Siamo i figli di quelli con l’eskimo e gli ex amici di quelli con l’eskimo, quelli che non tiravano le bombe, non inneggiavano alla rivoluzione sessuale ed oggi non siamo né direttori di giornali, né facciamo parte dei poteri forti.
Non sopportiamo più i maschi e vecchi al potere che facevano i giovani ai “tempi loro”: in Parlamento. All’università. Negli ospedali. Che comandano, seguiti dai codazzi, che fanno battute sulle tette delle poche donne che ci sono intorno o si mettono spalle al muro se passa un collega effeminato scambiandosi battute degne di un paese in preda alla barbarie Non sopportiamo i maschi e i vecchi che pontificano sulle donne, sull’aborto, sulle coppie omosessuali, sui bambini (loro che i figli li hanno lasciati alle ex-mogli) sul futuro. Che non sarà il loro.
Non sopportiamo più di fare la fila al pronto soccorso e vedere gli amici del primario passare avanti a tutti anche se hanno solo un dito rotto.
Non sopportiamo più di non avere un contratto o di averlo a tempo, o di lavorare in nero, senza sicurezze.
Non sopportiamo di fare le segretarie con una laurea in storia dell’arte e una specializzazione.
Non sopportiamo più di fare la fila alla posta per ritirare raccomandate il sabato mattina. Le poste si organizzino per consegnarle quando la gente è a casa: non sopportiamo più che in questo paese non si faccia efficienza.
Non sopportiamo più la falsità dei concorsi pubblici, la scuola per insegnanti fatta dagli insegnanti di oggi che contestavamo ieri come incapaci.
Non sopportiamo più i colleghi degli uffici pubblici che fanno 10 pause sigarette e 10 pause caffè ovviamente separatamente.
Non sopportiamo più di vedere 2 persone che lavorano su 10 Non sopportiamo di lavorare per manager incapaci e superpagati.
Non sopportiamo i sindacati che difendono i privilegi e non i precari.
Non sopportiamo più parlamentari che difendono la sacra famiglia e fanno festini negli alberghi e hanno relazioni con i propri assistenti del loro stesso sesso: lo facciano alla luce del sole.
Non sopportiamo di non potere essere omosessuali, di non poterlo dire alle famiglie, nei luoghi di lavoro, agli amici.

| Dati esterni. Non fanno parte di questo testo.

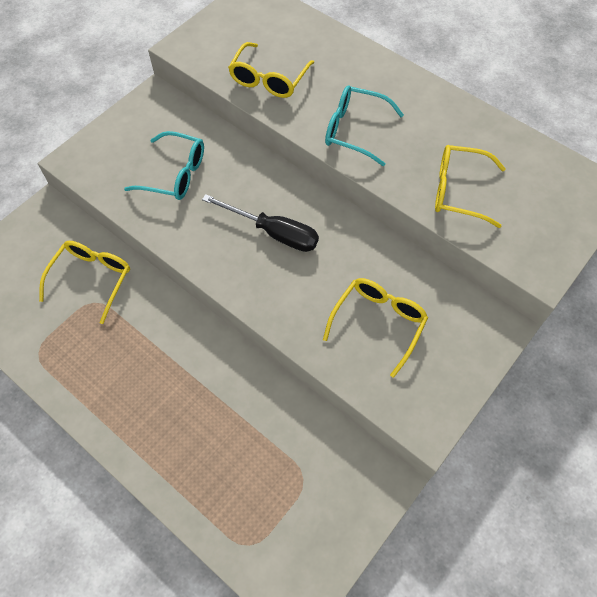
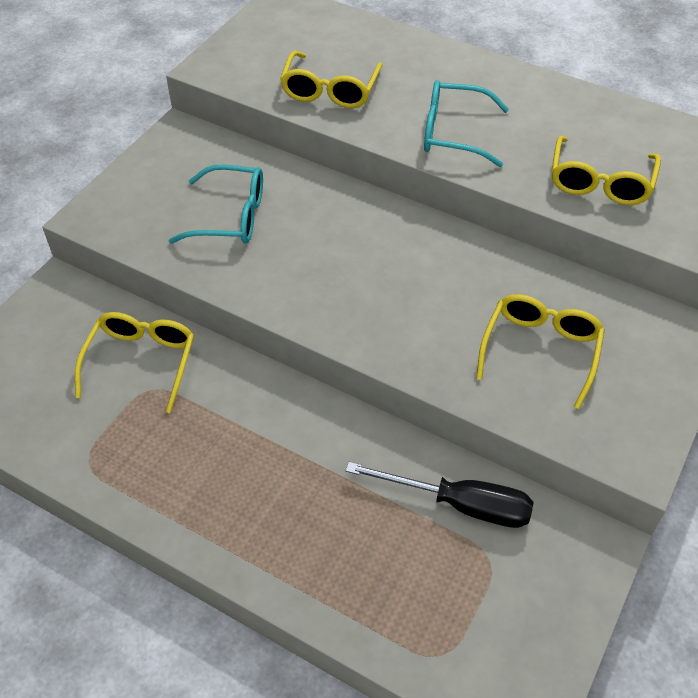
camera: 10 degrees left, 10 degrees down
(273, 232) = (377, 266): black screwdriver -> black screwdriver (459, 504)
(458, 191) = (600, 183): yellow glasses -> yellow glasses turned 75 degrees counterclockwise

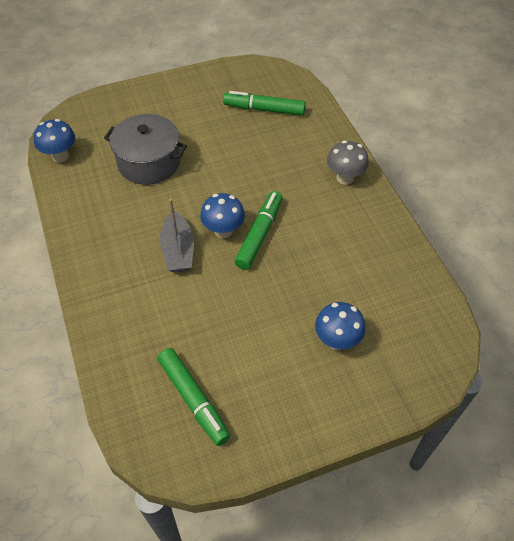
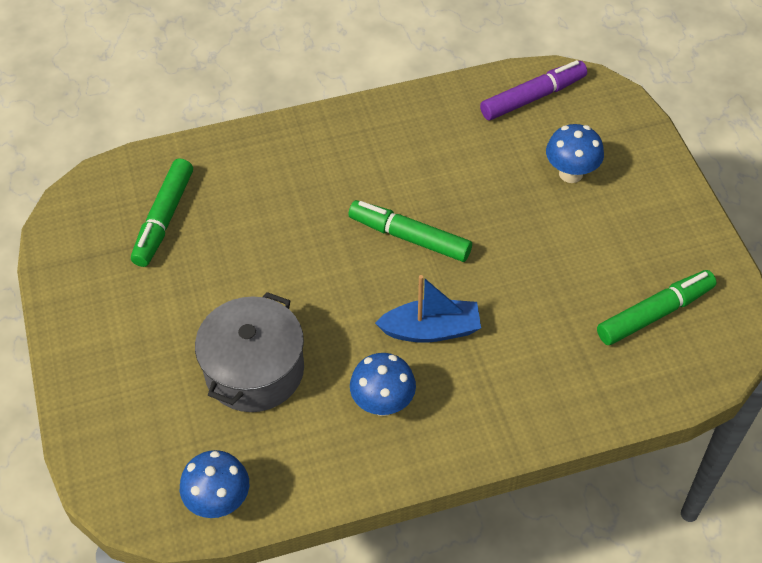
camera: 85 degrees left, 0 degrees up
(178, 250) = (431, 330): grey boat -> blue boat
(223, 231) = (400, 277): blue mushroom -> blue mushroom (383, 404)
(345, 178) = (318, 140): grey mushroom -> none
(420, 312) = (532, 97): none -> purple marker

Non sopportiamo più di fare le “panze in fuga”, altro che cervelli, pagati a NY per parlare di arte del ‘600 italiano o in Canada di greco antico.
Non sopportiamo più che nessuno si vergogni, che nessuno chieda scusa, che nessuno si faccia da parte.
Non sopportiamo più di dovere chiedere la raccomandazione per una visita medica di essere donna e non potere fare un figlio se non al costo della carriera e a volte anche del lavoro non sopportiamo più che nessuno in Italia ricordi mai di chi è la responsabilità dei fatti
non sopportiamo più quelli che dicono di no a tutto
non sopportiamo più di non sapere la verità
non sopportiamo più la vigliaccheria
non sopportiamo più di fare mutui con le banche straniere
di dovercene andare in un altro Paese di avere i capi di Stato Stranieri tra le lenzuola di sentire telegiornali faziosi e genuflessi
Noi, non sopportiamo più la mancanza di coraggio. Noi vogliamo e chiediamo:
Una legge elettorale maggioritaria.
Primarie obbligatorie in tutti i partiti in cui sia rispettata la parità di genere ed una distribuzione generazionale adeguata (forma gaussiana: picco sui 40 anni e i 60enni devono essere quanti i ventenni)
Meritocrazia in tutti i luoghi pubblici, nelle scuole e nelle università: criteri di valutazione: se non lavori o se lo fai male te ne vai.